Re: Bento filler and staple: Sweet stewed haricot, navy or ...

Your mum looks so cute! *n_n*

Re: Bento filler and staple: Sweet stewed haricot, navy or ...

This may be very...like...sacrilege to say, but can you use canned beans and skip the whole...long process?

Re: Bento filler and staple: Sweet stewed haricot, navy or ...

Well the problem with using canned beans is...canned beans are very soft to begin with, so that cooking time needed to make the flavors penetrate would turn them into mush. Good mush maybe...but still mush.

Re: Bento filler and staple: Sweet stewed haricot, navy or ...

I regularly use pinto beans (being from the Southwest USA) in my bento lunches. I make a huge pot in my crock pot and my husband and I have them for dinner as a vegetarian meal and then I will freeze some of them and mash the rest and freeze as homemade refried beans to serve with enchiladas, tacos, and various other meals.

My husband is Australian (we live in Australia) and he loves the southwestern flavour. When I can get artificial smoke flavouring U make them totally vegetarian. Or I either put a piece of smoke pork in then take it out before serving or just eat them vegetarian (pinto beans and onion only) serve with extra onion and shredded cheese and salsa.

As I like beans in general I'll have to try your version too!

Re: Bento filler and staple: Sweet stewed haricot, navy or ...

I followed this recipe this morning [well, started the soak last night...;-) ] and I have one note and a question:

The note: When I was measuring the beans, I decided to do them by weight since I had my scale out anyway. The weight measure you list is much closer to ONE Cup U.S. than Two...

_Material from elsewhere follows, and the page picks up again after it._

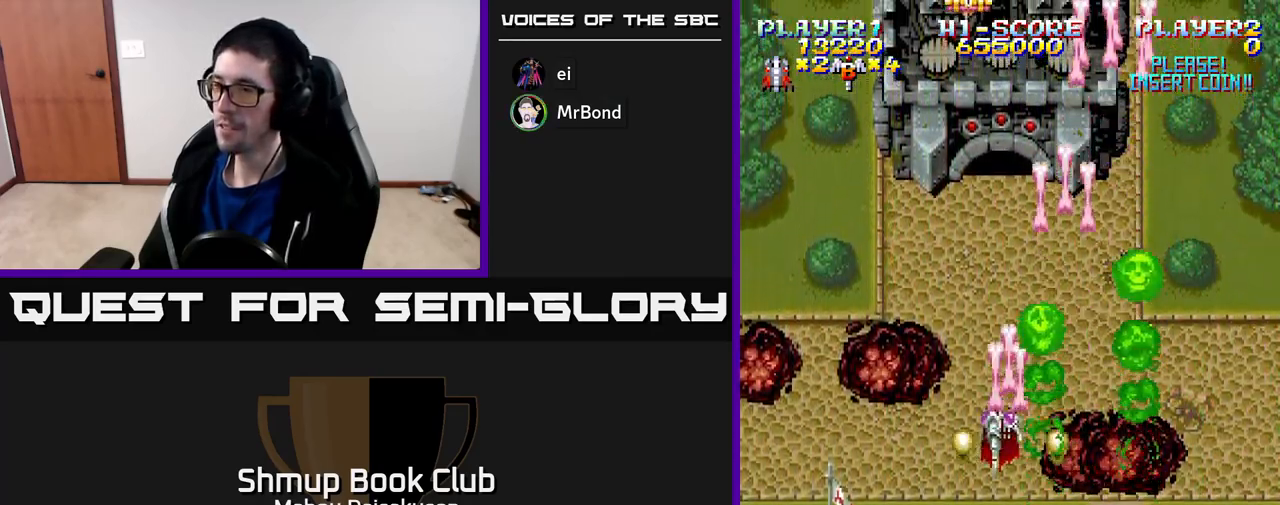
{"buttons": ["A", "DPAD_RIGHT"], "right_stick": "center", "events": [[350, "DPAD_LEFT", "up"], [383, "DPAD_RIGHT", "down"]]}
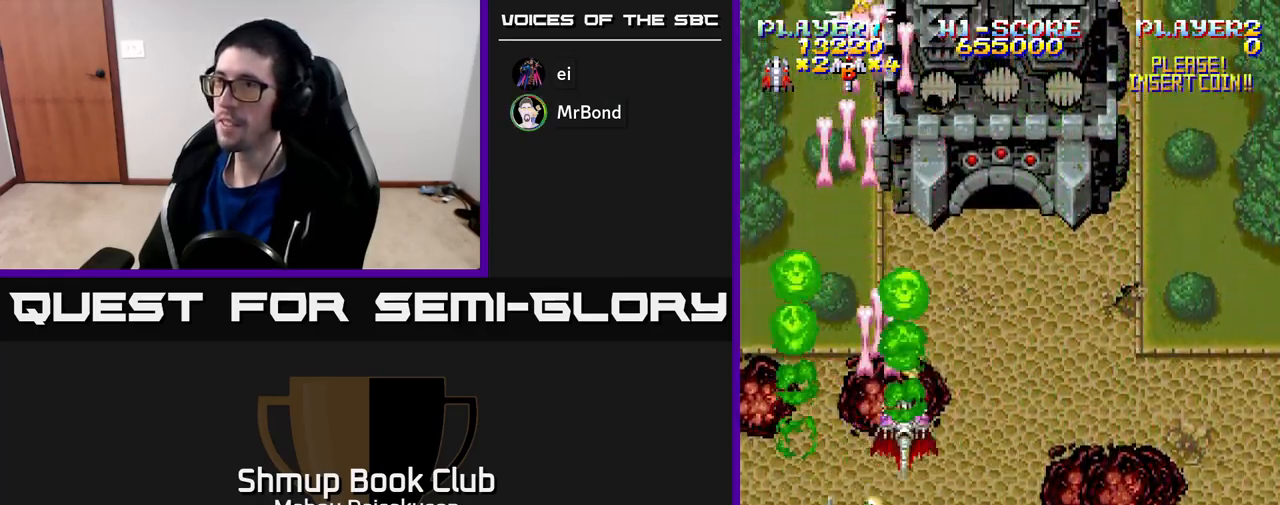
{"buttons": ["A", "DPAD_DOWN"], "right_stick": "center", "events": [[250, "DPAD_DOWN", "down"], [417, "DPAD_RIGHT", "up"]]}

The question: Delicious Mush is what I wound up with. I used Great Northern White Beans. Should I have drastically shortened the first cook period? You had said this would work any kind of dried bean. After 40 minutes, these were edible with just a bit of resistance. By the time they went 30 minutes with the sugar and then another 10 with the soy/honey, it was obvious how things were going to be. (I did use a otoshibuta of parchment paper..)

Since I work from home, I enjoy your posts for the recipes rather than the bento tips (although I love looking at them!). Thank you for inspiring some new food avenues to follow!

Re: Bento filler and staple: Sweet stewed haricot, navy or ...

When cooking white beans, as opposed to black, red, or pinto beans, you don't have to cook them nearly as long. Kind of like when you cook lentils. I found that out from experience myself, too. Very true on the mush description! :)

I look forward to trying this sweet bean recipe, I've only ever cooked beans the savory/non sweet way of seasoning.

Kat wrote:

I followed this recipe this morning [well, started the soak last night...;-) ] and I have one note and a question:

The note: When I was measuring the beans, I decided to do them by weight since I had my scale out anyway. The weight measure you list is much closer to ONE Cup U.S. than Two...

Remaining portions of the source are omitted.